O Livro dos Reis medita a crise vivida por Elias. Ele começa
a sua missão de profeta de forma triunfal, segundo a compreensão humana, e
pensa que isto converterá todo o povo para Deus. Mas isto não se confirma e
passa a ser perseguido pela rainha. Foge para o deserto e pede a Deus: “Agora
basta, Senhor! Tira a minha vida, pois não sou melhor que meus pais”. Esta fuga
para o deserto torna-se uma peregrinação para o início do povo de Deus.

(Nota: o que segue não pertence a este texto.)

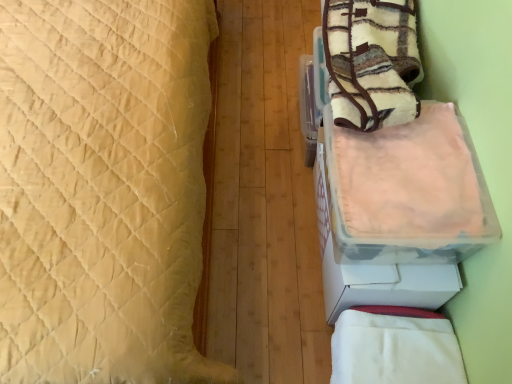
Question: From the image's perspective, is beige quilted bed at left below fluffy fleece blanket at upper right, the 2th blanket ordered from the bottom?

Choices:
 (A) yes
 (B) no

Answer: (A)

Question: Does beige quilted bed at left have a larger size compared to fluffy fleece blanket at upper right, the 1th blanket positioned from the top?

Choices:
 (A) no
 (B) yes

Answer: (B)

Question: Is fluffy fleece blanket at upper right, the 2th blanket ordered from the bottom, surrounded by beige quilted bed at left?

Choices:
 (A) yes
 (B) no

Answer: (B)

Question: From the image's perspective, does beige quilted bed at left appear higher than fluffy fleece blanket at upper right, the 2th blanket ordered from the bottom?

Choices:
 (A) no
 (B) yes

Answer: (A)

Question: From a real-world perspective, is beige quilted bed at left positioned under fluffy fleece blanket at upper right, the 2th blanket ordered from the bottom, based on gravity?

Choices:
 (A) no
 (B) yes

Answer: (B)

Question: Is beige quilted bed at left smaller than fluffy fleece blanket at upper right, the 1th blanket positioned from the top?

Choices:
 (A) yes
 (B) no

Answer: (B)

Question: Would you say fluffy fleece blanket at upper right, the 2th blanket ordered from the bottom, contains white soft blanket at lower right, acting as the second blanket starting from the top?

Choices:
 (A) no
 (B) yes

Answer: (A)

Question: Considering the relative sizes of fluffy fleece blanket at upper right, the 1th blanket positioned from the top, and white soft blanket at lower right, acting as the 1th blanket starting from the bottom, in the image provided, is fluffy fleece blanket at upper right, the 1th blanket positioned from the top, thinner than white soft blanket at lower right, acting as the 1th blanket starting from the bottom,?

Choices:
 (A) yes
 (B) no

Answer: (B)

Question: Can you confirm if fluffy fleece blanket at upper right, the 2th blanket ordered from the bottom, is wider than white soft blanket at lower right, acting as the 1th blanket starting from the bottom?

Choices:
 (A) no
 (B) yes

Answer: (B)

Question: From the image's perspective, is fluffy fleece blanket at upper right, the 1th blanket positioned from the top, below white soft blanket at lower right, acting as the 1th blanket starting from the bottom?

Choices:
 (A) no
 (B) yes

Answer: (A)

Question: From a real-world perspective, is fluffy fleece blanket at upper right, the 1th blanket positioned from the top, physically above white soft blanket at lower right, acting as the second blanket starting from the top?

Choices:
 (A) yes
 (B) no

Answer: (A)

Question: Does fluffy fleece blanket at upper right, the 2th blanket ordered from the bottom, appear on the right side of white soft blanket at lower right, acting as the second blanket starting from the top?

Choices:
 (A) no
 (B) yes

Answer: (B)

Question: Is white soft blanket at lower right, acting as the second blanket starting from the top, closer to the viewer compared to fluffy fleece blanket at upper right, the 1th blanket positioned from the top?

Choices:
 (A) no
 (B) yes

Answer: (A)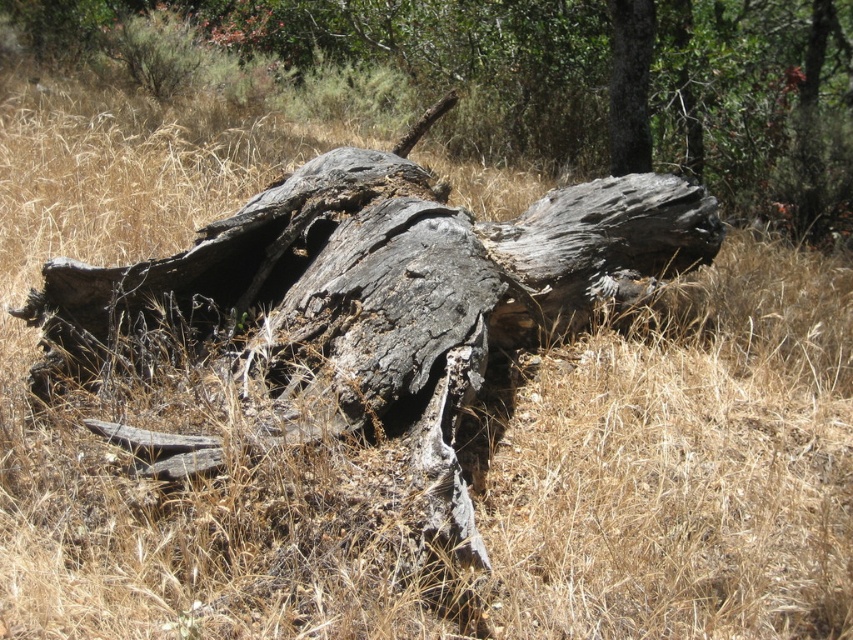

Alimentado duas vezes pelo anjo, lhe é dito: “Levanta-te e come! Ainda tens um
caminho longo a percorrer”. Coloca-se quarenta dias pelo caminho até chegar ao
monte Horeb, também conhecido por Monte Sinai, onde Deus, por mediação de
Moisés, estabeleceu aliança com o Povo através dos dez mandamentos. Elias
alimentado com o pão, a água e a Palavra de Deus renasce como profeta, no mesmo
lugar onde nasceu o povo de Deus.
A Carta aos Efésios convida “não contristeis o Espírito
Santo”, isto é, não tornar muito triste o Espírito Santo pela incredulidade e o
pecado. “Toda amargura, irritação, cólera, gritaria, injúrias, tudo isto deve
desaparecer no meio de vós, como toda espécie de maldade”. A vida divina
oferecida pelo Espírito Santo, o pão descido do céu e a Palavra de Deus são o
fundamento da ética cristã. “Sede bons uns para com os outros, sede
compassivos; perdoai-vos mutuamente, como Deus vos perdoou por meio de Cristo.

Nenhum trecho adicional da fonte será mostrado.